2) What did your dog's surgery cost - please send the complete name, address and contact information of vet; weight and age of dog or cat, cost of spay or neuter surgery.

Note to Owner with dog off leash in a park that is not an off leash park: Your dog is NOT trained off leash if he chases geese. AND allowing him to be off leash untrained, reinforces his experience of ‘I’m off leash and you can’t get me’.

He's Not My Dog / Congrats to Owner

by Lorraine May, Executive Director and Head Trainer
The Misha May Foundation, a 501(c)(3) non-profit dog and cat rescue
mutts in safe homes always
PO Box 151166
Lakewood, CO 80215-1166

“He’s Not My Dog!”

I stood up for a medium sized black mutt this morning, September 9, 2010, at 8:30 am in a city park. In doing so, I tried to accomplish three things: 1) let the dog know someone cared about him 2) let the woman know that people witnessed her actions and 3) inform the woman that there are better methods.
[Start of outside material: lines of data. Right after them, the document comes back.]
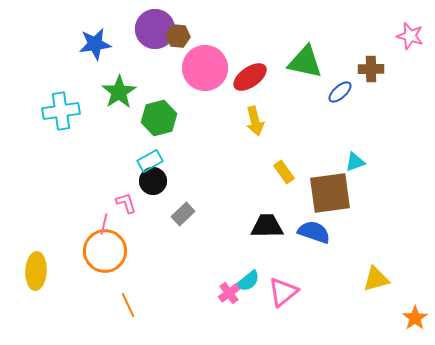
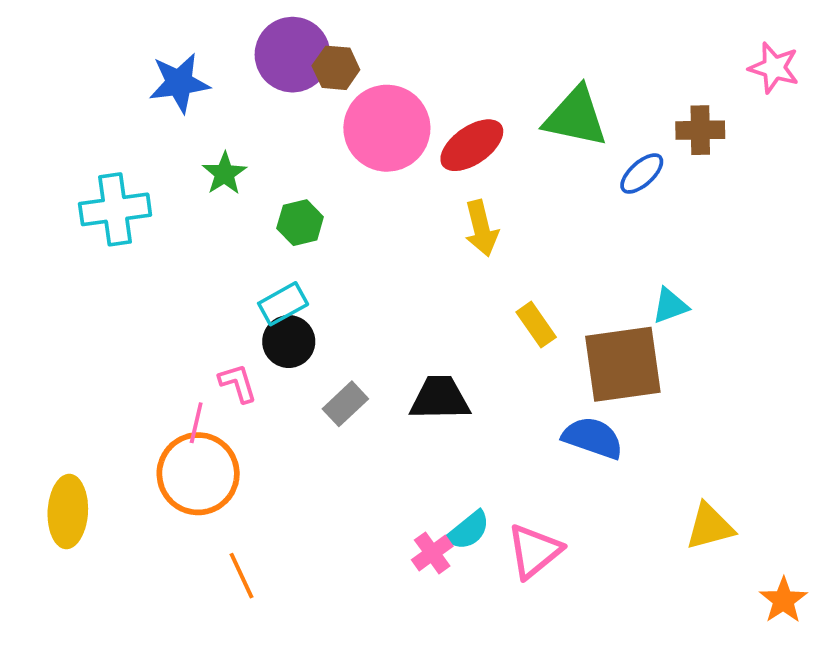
green star: (119, 92) -> (225, 174), size x0.7
green hexagon: (159, 118) -> (300, 223), size x0.7
black trapezoid: (267, 226) -> (440, 398), moved

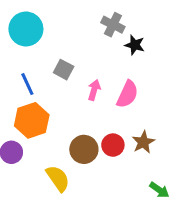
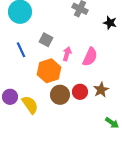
black star: (135, 45) -> (110, 23), moved
orange hexagon: (32, 120) -> (49, 71), moved
yellow semicircle: (58, 178) -> (30, 105), moved

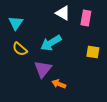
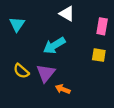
pink rectangle: (86, 18) -> (102, 26), moved
yellow semicircle: (20, 49) -> (21, 71), moved

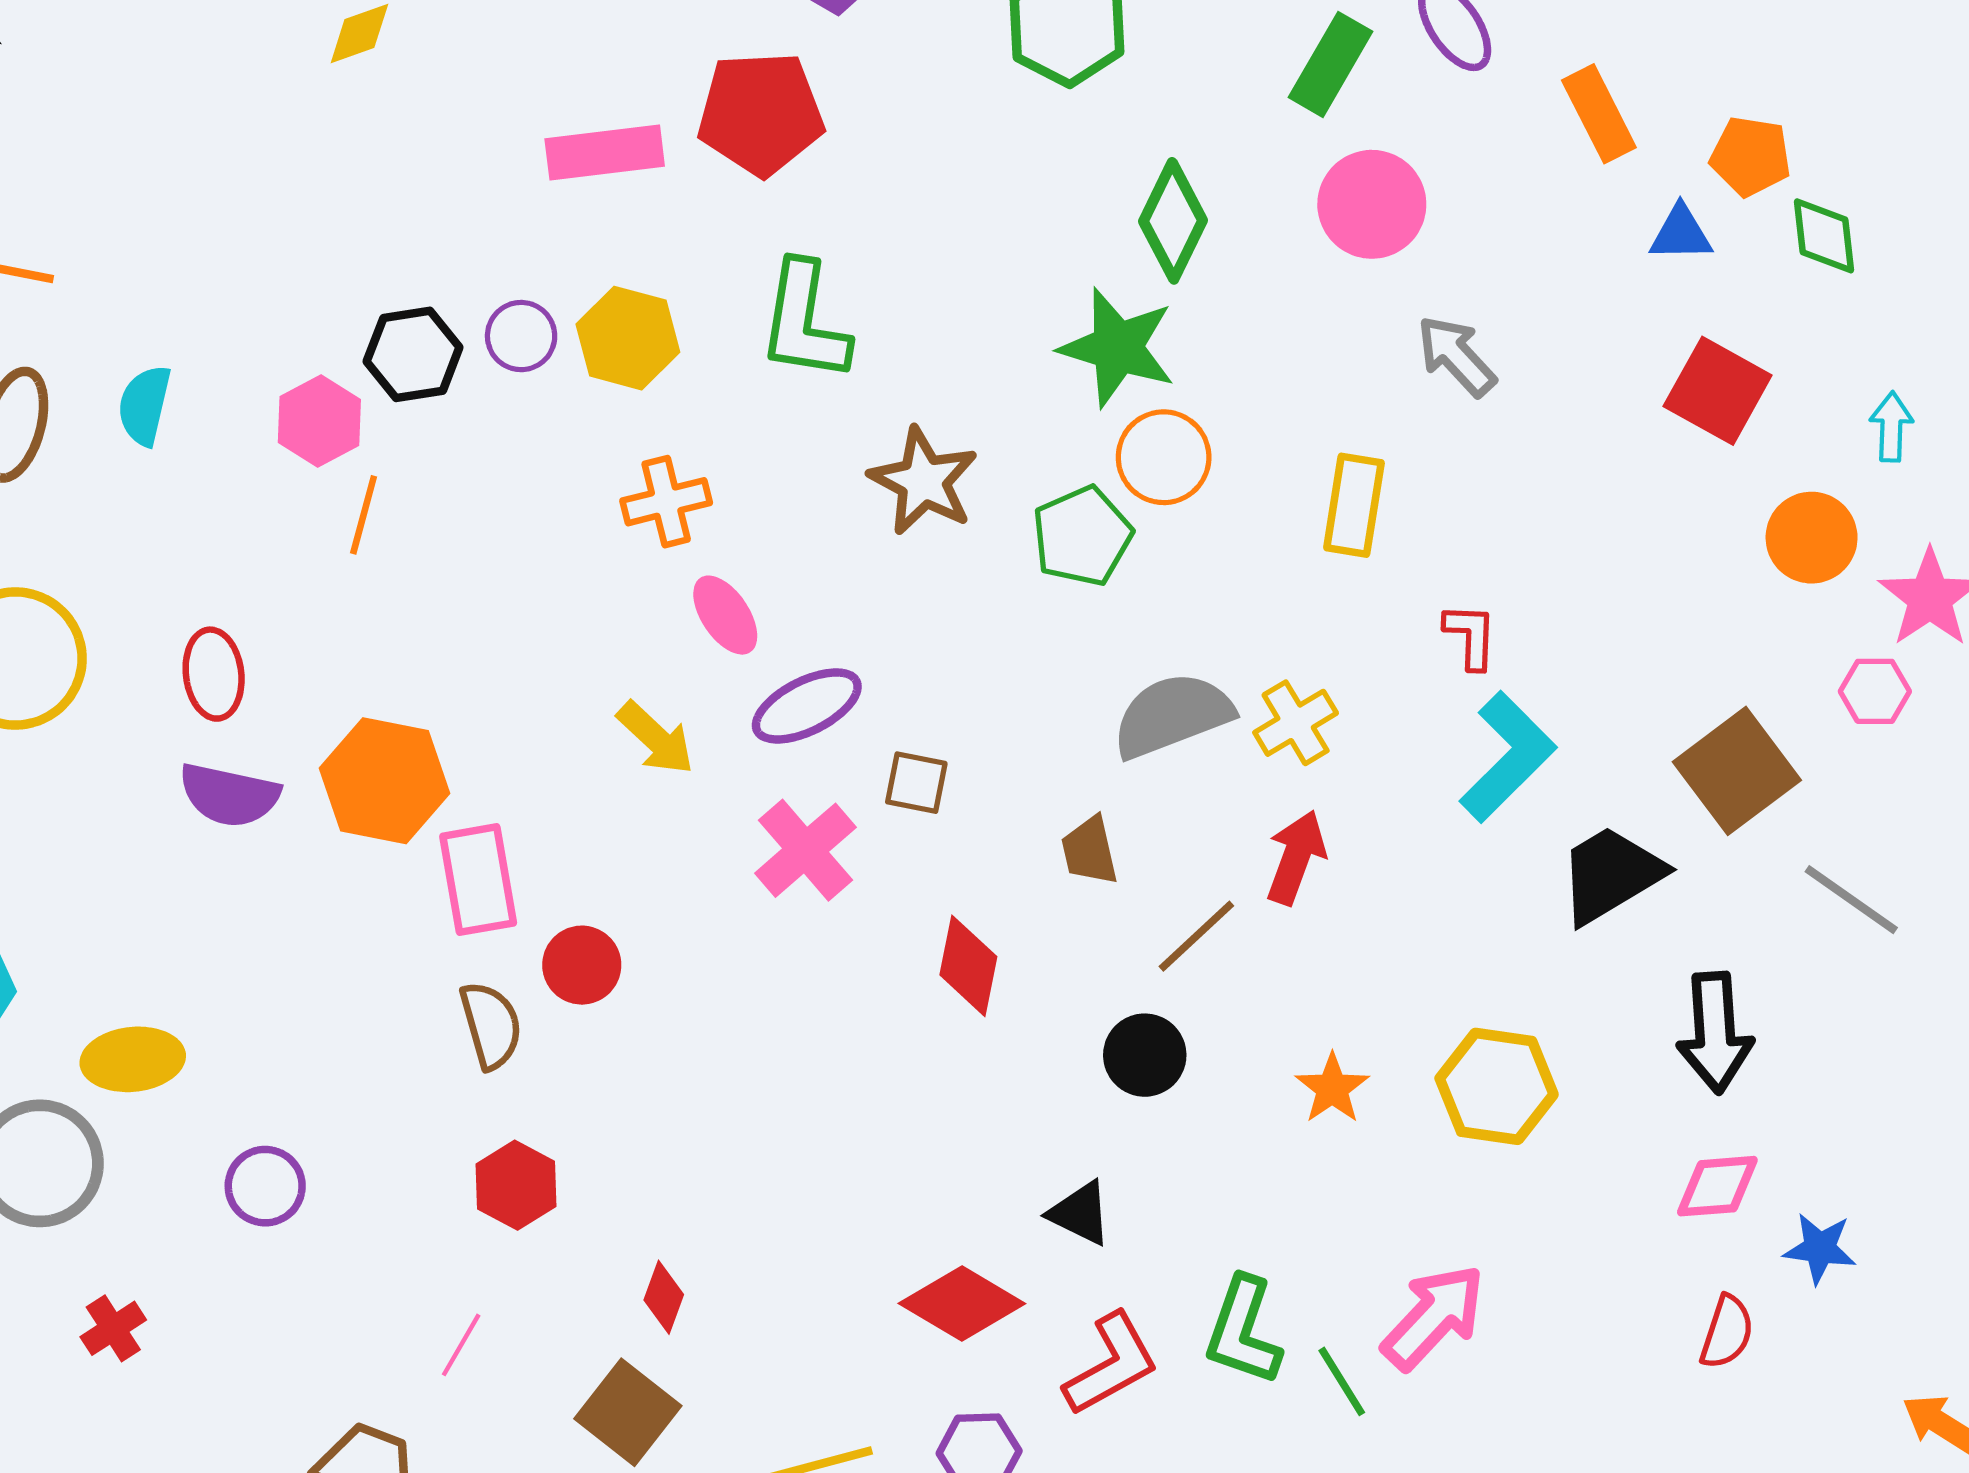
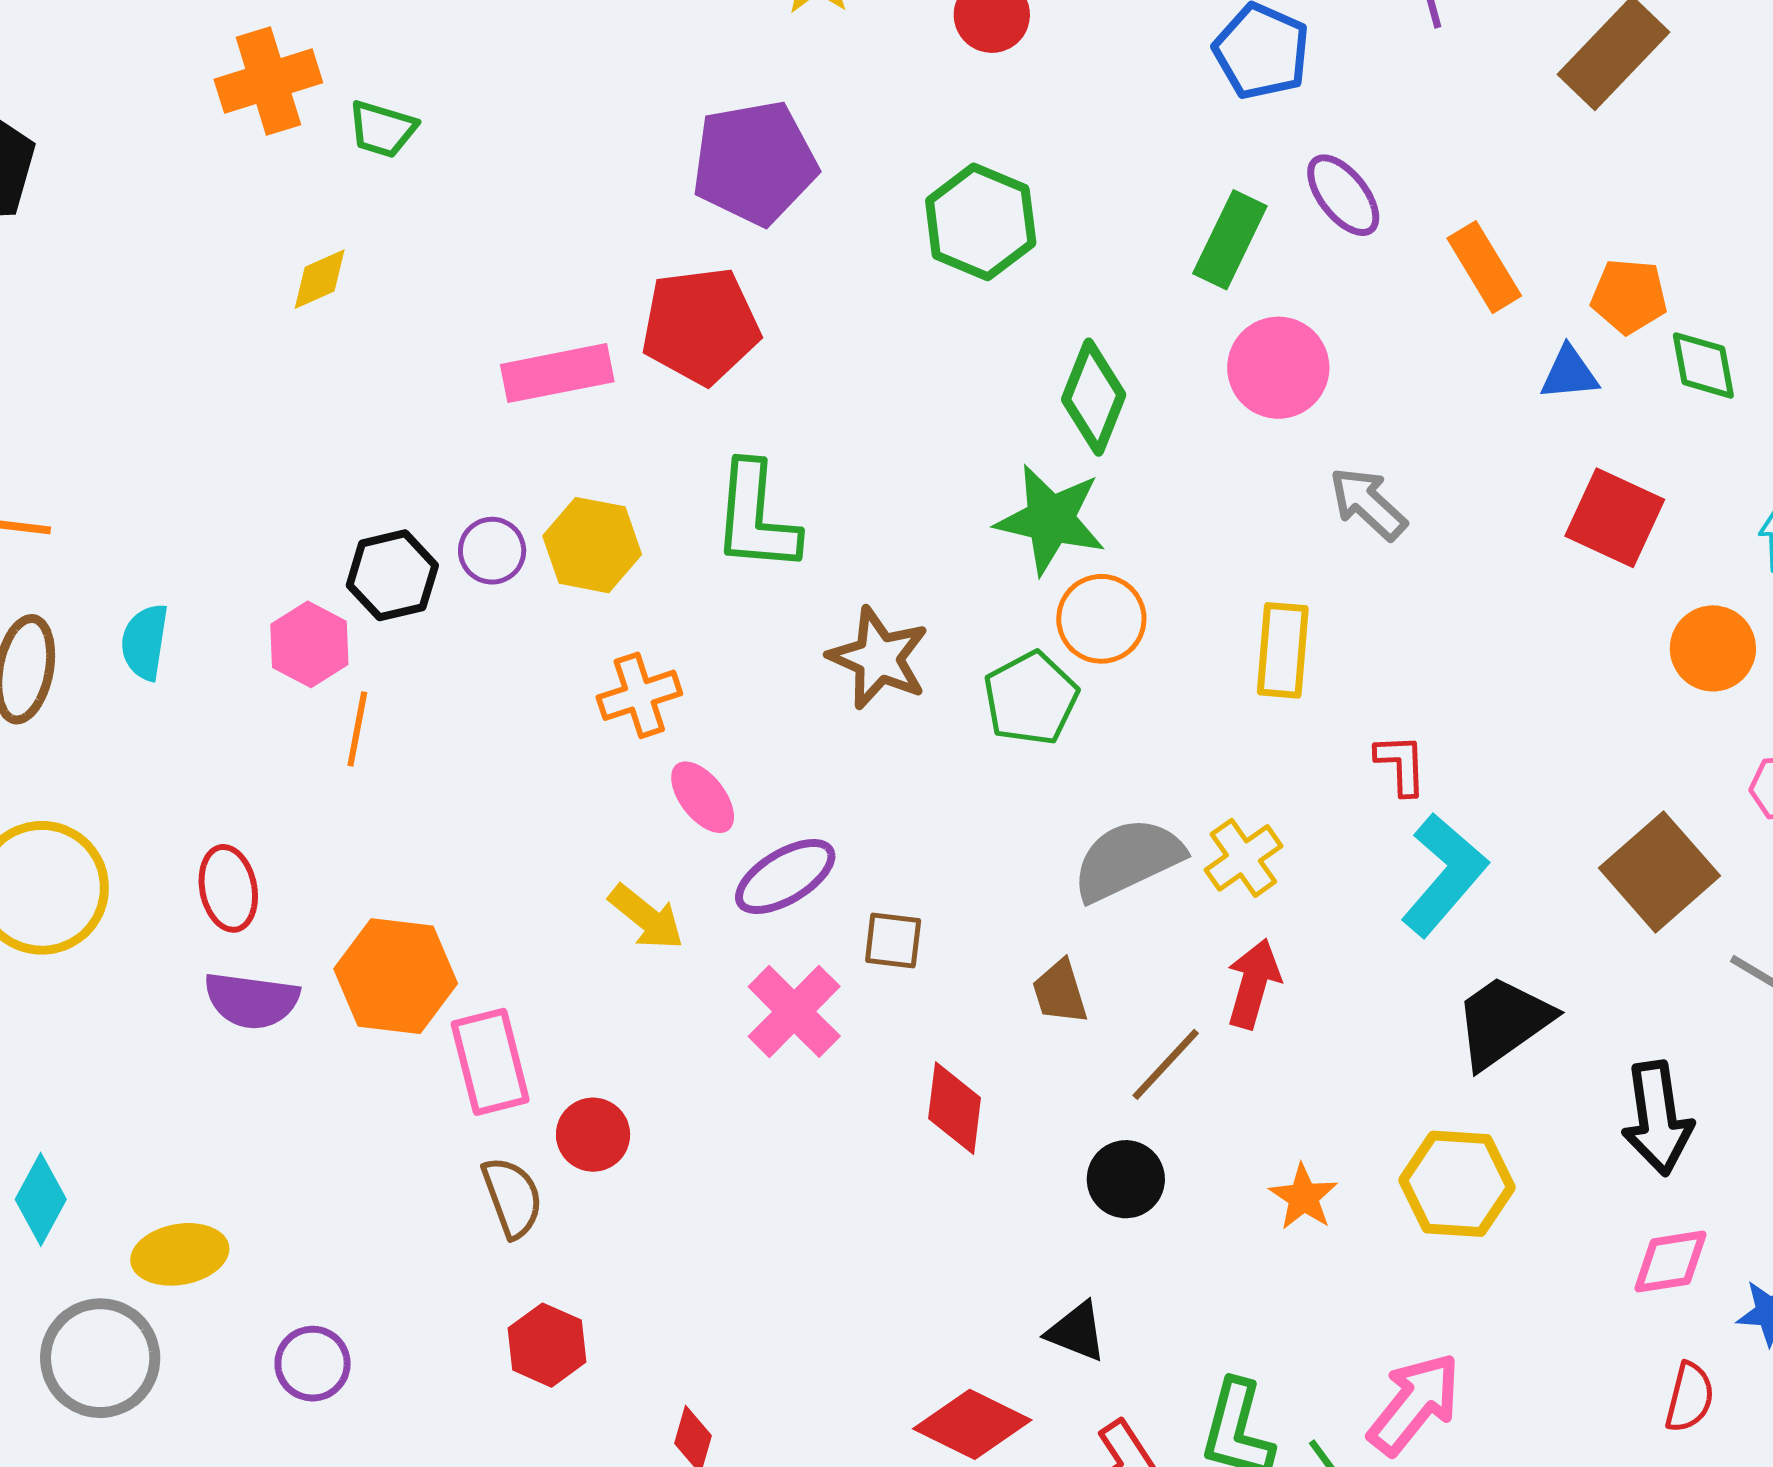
black trapezoid: (1611, 875) -> (1503, 1022), moved

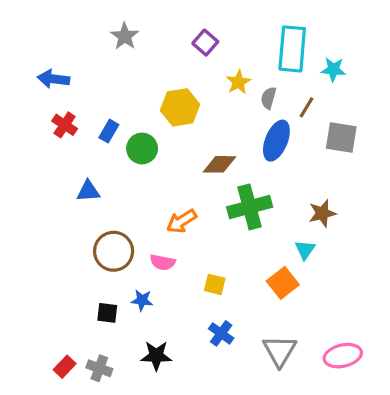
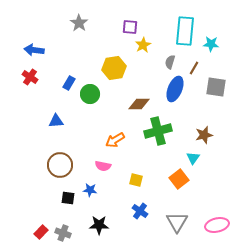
purple square: (205, 43) -> (130, 27), turned -35
yellow star: (238, 82) -> (143, 45), moved
red cross: (65, 125) -> (30, 77), moved
brown circle: (114, 251) -> (60, 165), moved

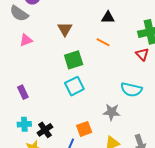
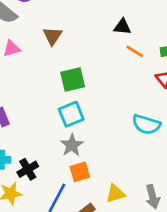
brown triangle: (65, 29) -> (52, 36), moved
orange line: (103, 42) -> (135, 51), moved
gray star: (112, 112) -> (72, 145), moved, turned 30

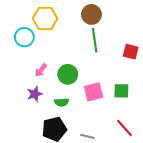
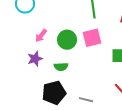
pink square: (94, 92) -> (92, 38), moved

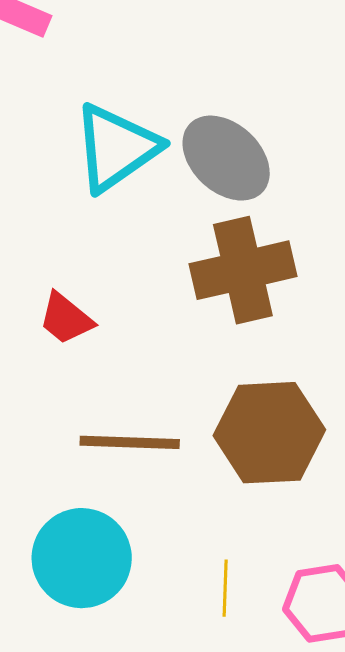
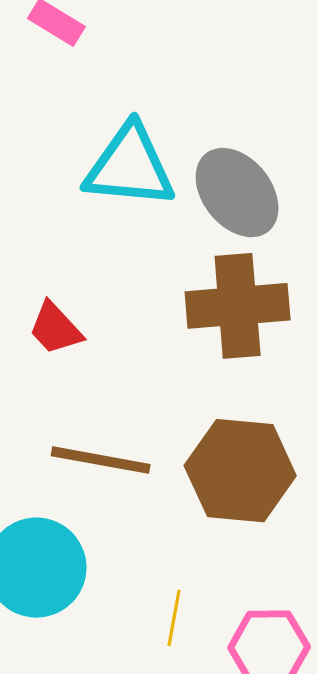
cyan triangle: (116, 148) -> (130, 166), turned 32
As I was taking my walk, I heard shouting in what is normally a very quiet park. It was a dark haired woman roughly shaking this black dog by his choke collar, causing his front legs to leave the ground repeatedly and his rear end to jerk around.

I was compelled to respond since her actions could not only hurt his neck and stress him, but his experiences, therefore his associations, with the park, walking on a leash, dogs and people could become extremely negative. Each successive walk could include increasing amounts of stress, followed by punishment.

I wasn’t the only person upset. It was very evident that others nearby were affected as well since they moved away from her and gave her plenty of space.

I breathed calmly and deeply, softened my belly, and held my focus of sharing helpful information, as they approached, now walking quickly. I said matter-of-factly and calmly, “You know, I teach a class that includes other kinds of training techniques so you don’t have to do that.” She replied that he wasn’t her dog or her responsibility anyway. “But, you are walking him, so he is now.” Well”, she said, “he shouldn’t be around other dogs and I don’t have to worry about that.” And she quickly exited the park.

She chose to walk him in the park where there are, of course, OTHER DOGS. Then she punished him for not knowing how to act around other dogs. She did not teach him anything, except, to worry when dogs are around and to expect rough treatment from her.

If anyone is training, walking or pet sitting your dogs, please find out what they do when you aren’t looking. Ask them how they help your dog cope with difficult situations. Do they punish or do they teach?

Congrats to Owner: lone male black lab wandering in O’Kane Park with no visible ID. I don’t know what caused this dog to stray, but the owner’s appearance in her car remedied the situation before I could even get back to my car to get a leash. Good work!